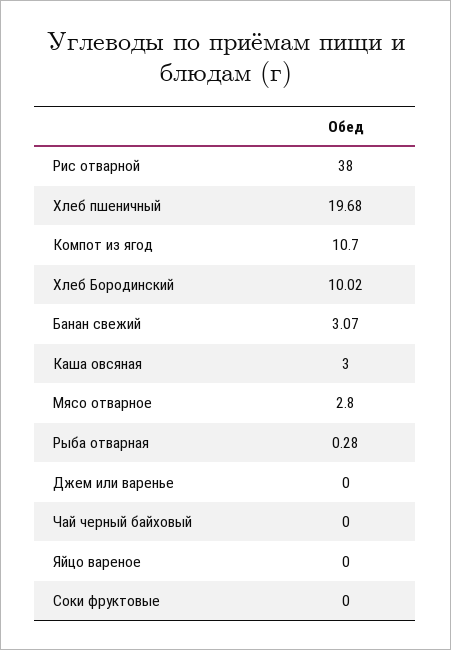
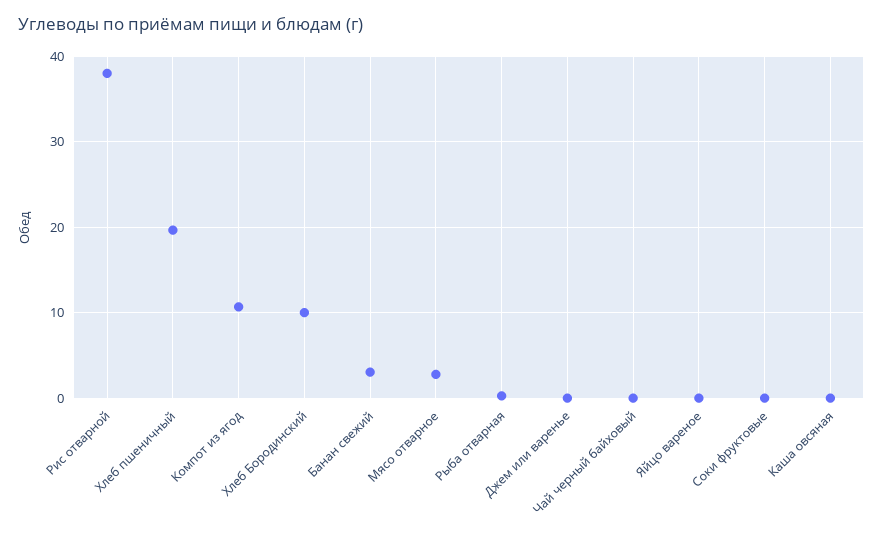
  {
    "Рис отварной": 38,
    "Хлеб пшеничный": 19.68,
    "Компот из ягод": 10.7,
    "Хлеб Бородинский": 10.02,
    "Банан свежий": 3.07,
-   "Каша овсяная": 3,
+   "Каша овсяная": 0,
    "Мясо отварное": 2.8,
    "Рыба отварная": 0.28,
    "Джем или варенье": 0,
    "Чай черный байховый": 0,
    "Яйцо вареное": 0,
    "Соки фруктовые": 0
  }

§ Task item
Filter the records above for lines containing the word "Хлеб", and copy those lines.

§ Reply to the task
    "Хлеб пшеничный": 19.68,
    "Хлеб Бородинский": 10.02,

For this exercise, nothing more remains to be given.